4) Raise very few hands, because villain is very aggro spewy
in raised pots due to drug use or whatever reason, and he will shove 52s when you make your first min-raise with AQo after limping the last gazillion hands 18 BBs deep.
OOP: Tighten up your flat-calling range from the BB. Playing fit-or-fold is way too expensive and unsustainable at this stage. You want to enter pots OOP armed with significant flopping power and/or an ability to handle villain when he has position post-flop. Maybe he has some exploitable traits you’ve spotted, like only c-betting if he hits, or c-betting very often but folding non-strong hands to smallish check-raises, or three barrel spewing too often when you take a check-call line, such that hitting a pair will net you his bluffed off stack.
Also, monitor his BTN raising frequency as you get shallow, and review all of the hands that are +EV 3-bet shoves against someone who opens too often when stacks are short.
You can also mix in some small 3-bets against against semi- thinking, nit-at-heart players who aren’t very comfortable lagging it up (in this case, opening more BTNs than they’d like), and are doing so half-heartedly because they think they should as blinds go up. (That was a retardedly specific villain profile; small 3-bets when shallow can work against a number of opponent-types, especially if you balance them, but this is not my area of expertise. More of a growth area for me.)
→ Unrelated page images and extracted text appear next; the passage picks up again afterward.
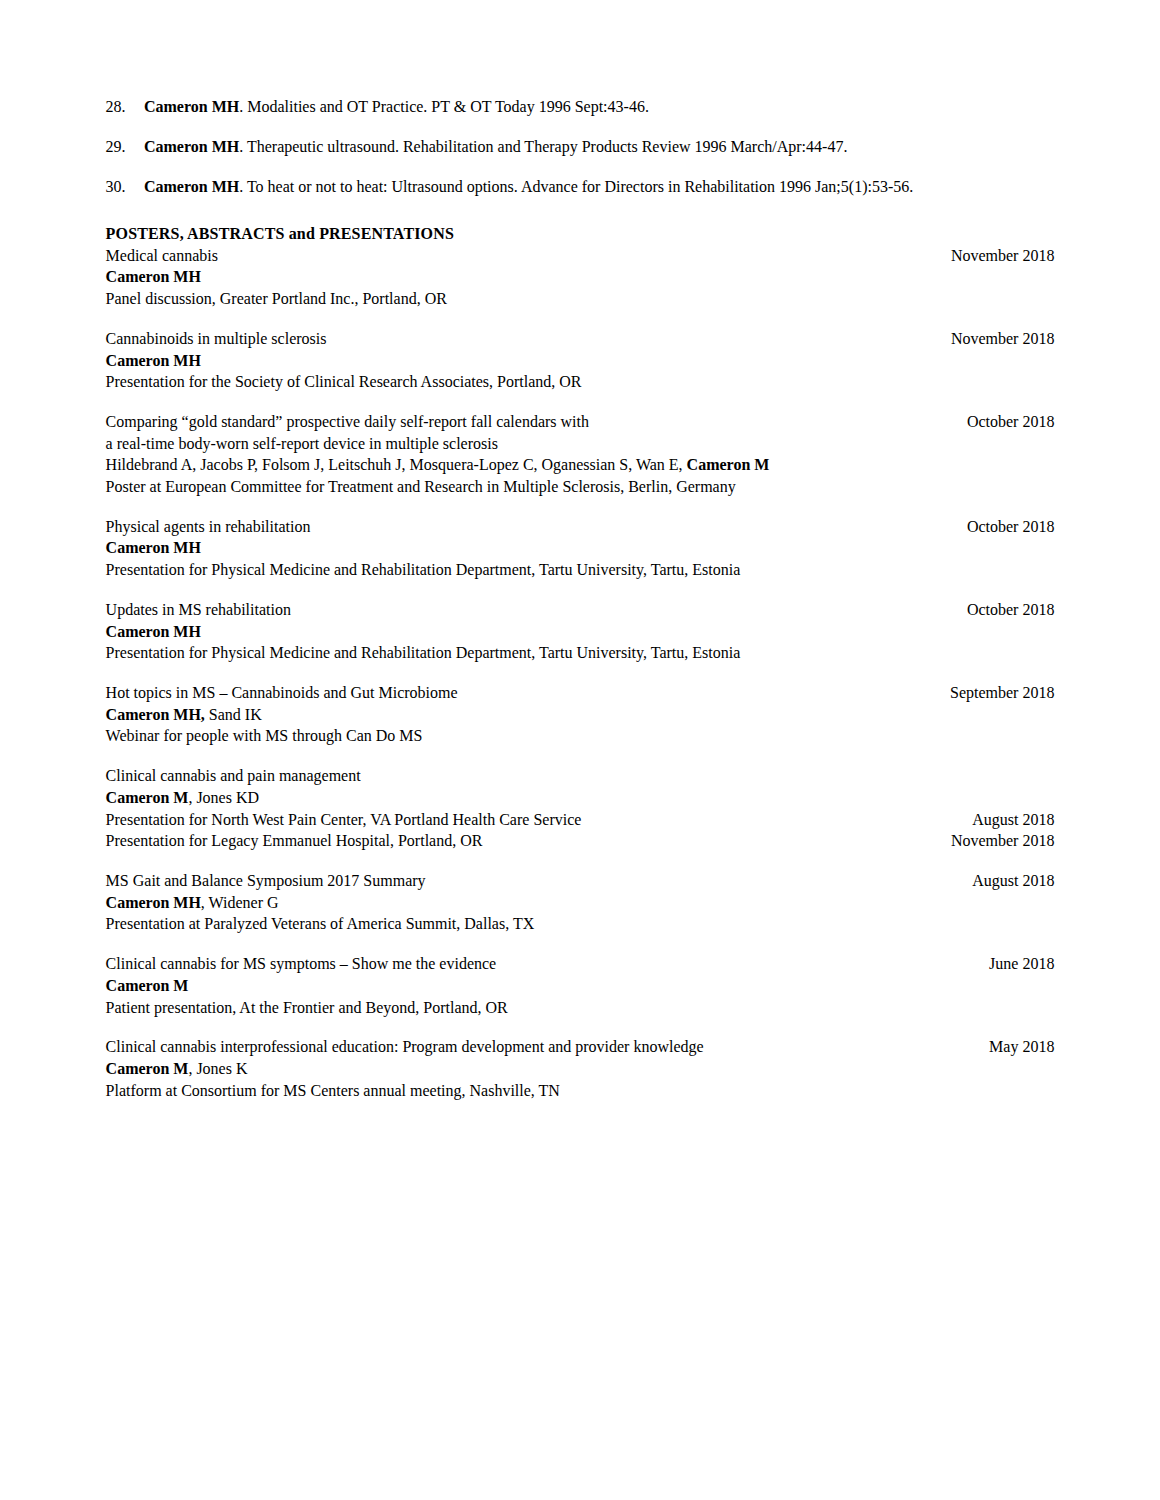28. Cameron MH. Modalities and OT Practice. PT & OT Today 1996 Sept:43-46.
29. Cameron MH. Therapeutic ultrasound. Rehabilitation and Therapy Products Review 1996 March/Apr:44-47.
30. Cameron MH. To heat or not to heat: Ultrasound options. Advance for Directors in Rehabilitation 1996 Jan;5(1):53-56.
POSTERS, ABSTRACTS and PRESENTATIONS
Medical cannabis
November 2018
Cameron MH Panel discussion, Greater Portland Inc., Portland, OR
Cannabinoids in multiple sclerosis
November 2018
Cameron MH Presentation for the Society of Clinical Research Associates, Portland, OR
Comparing “gold standard” prospective daily self-report fall calendars with
October 2018
a real-time body-worn self-report device in multiple sclerosis Hildebrand A, Jacobs P, Folsom J, Leitschuh J, Mosquera-Lopez C, Oganessian S, Wan E, Cameron M Poster at European Committee for Treatment and Research in Multiple Sclerosis, Berlin, Germany
Physical agents in rehabilitation
October 2018
Cameron MH Presentation for Physical Medicine and Rehabilitation Department, Tartu University, Tartu, Estonia
Updates in MS rehabilitation
October 2018
Cameron MH Presentation for Physical Medicine and Rehabilitation Department, Tartu University, Tartu, Estonia
Hot topics in MS – Cannabinoids and Gut Microbiome
September 2018
Cameron MH, Sand IK Webinar for people with MS through Can Do MS
Clinical cannabis and pain management Cameron M, Jones KD
Presentation for North West Pain Center, VA Portland Health Care Service
August 2018
Presentation for Legacy Emmanuel Hospital, Portland, OR
November 2018
MS Gait and Balance Symposium 2017 Summary
August 2018
Cameron MH, Widener G Presentation at Paralyzed Veterans of America Summit, Dallas, TX
Clinical cannabis for MS symptoms – Show me the evidence
June 2018
Cameron M Patient presentation, At the Frontier and Beyond, Portland, OR
Clinical cannabis interprofessional education: Program development and provider knowledge
May 2018
Cameron M, Jones K Platform at Consortium for MS Centers annual meeting, Nashville, TN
Post-flop: Keep a very close eye on stack-to-pot ratios if you and villain start putting bets in on the flop or beyond. It is very easy to cross commitment thresholds inadvertently, and to be priced in to make correct calls with one over and a gutshot, or other weak draws/hands, as the pot grows relative to remaining stacks. In short, constantly look ahead before putting chips
into the pot and adjust your future continuing/folding plans accordingly. Try to avoid taking lines that involve calling a bet (or two) on earlier streets and folding to further pressure on later ones. Such lines are sometimes inevitable, but stacking
off sooner when you feel more certain of your equity becomes more correct as the stack-to-pot ratio shrinks, especially since you can still get called by worse (or draws) as pot odds become better for villain. Compare this to taking a more inducing/pot- control/way-ahead-way-behind type check-call line earlier in the match when stacks are deeper against a barreling villain.